Given that vowels may not be necessary for effective communication in English, let’s take a look at the degree to which English would be compressed if we removed them entirely.
Mark Davies at Brigham Young University has compiled what he believes to be a corpus of the 5000 most commonly used words in English. Using this list, I ran a few numbers about the degree to which English might be able to be compressed if we removed vowels in their entirety.
Vowel Compressibility and the Top 5000 Words in English
Of the top 5000 words, the average length is 6.4556 letters and the median is 6 letters. The standard deviation in length for the population is 2.35 letters, so the median is reasonably close to the average. The average number of total vowels is 2.0298, so the average number of consonants per word is 4.426. This indicates that 68.55% of the letters in an average word will be retained after removing vowels, or that 31.45% of letters will be removed.

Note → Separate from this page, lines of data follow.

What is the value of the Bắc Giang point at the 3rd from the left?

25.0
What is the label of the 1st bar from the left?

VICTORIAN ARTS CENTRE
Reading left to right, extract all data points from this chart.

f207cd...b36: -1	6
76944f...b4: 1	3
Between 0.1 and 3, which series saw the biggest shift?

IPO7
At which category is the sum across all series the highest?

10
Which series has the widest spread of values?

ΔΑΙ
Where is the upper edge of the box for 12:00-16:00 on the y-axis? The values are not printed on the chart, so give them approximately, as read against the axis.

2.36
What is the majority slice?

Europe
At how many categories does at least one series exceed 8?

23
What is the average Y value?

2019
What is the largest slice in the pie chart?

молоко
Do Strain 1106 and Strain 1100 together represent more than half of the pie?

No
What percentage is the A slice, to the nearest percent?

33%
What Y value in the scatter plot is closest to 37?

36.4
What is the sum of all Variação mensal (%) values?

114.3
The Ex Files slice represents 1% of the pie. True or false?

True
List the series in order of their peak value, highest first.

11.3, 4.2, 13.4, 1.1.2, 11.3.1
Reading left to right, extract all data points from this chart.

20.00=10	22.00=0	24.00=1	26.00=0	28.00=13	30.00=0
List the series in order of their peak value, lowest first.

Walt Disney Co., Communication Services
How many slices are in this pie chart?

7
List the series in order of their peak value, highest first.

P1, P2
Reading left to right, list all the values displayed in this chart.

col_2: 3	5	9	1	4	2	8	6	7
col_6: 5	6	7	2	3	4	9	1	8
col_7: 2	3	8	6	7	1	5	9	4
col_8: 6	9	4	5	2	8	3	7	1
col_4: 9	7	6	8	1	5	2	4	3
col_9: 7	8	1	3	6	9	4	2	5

Thus, the “compressibility” of the average word is to 31.45% of net, or to 68.55% of its original size.
To put that in perspective, the size reduction achieved from using the common zip compression can be as low as 0.62% for MP3s, which are universally difficult to compress. Comparatively, the 7z format can achieve up to 98.65% compression with tabular data. According to that same study, the compressibility of Word documents, which are the closest analogue to pure text, is less than 10% for some formats and over 90% for 7z, b1, and arc format file compression.
In other words, removing all vowels from a Word document is likely a more effective form of compression than using a zip archive!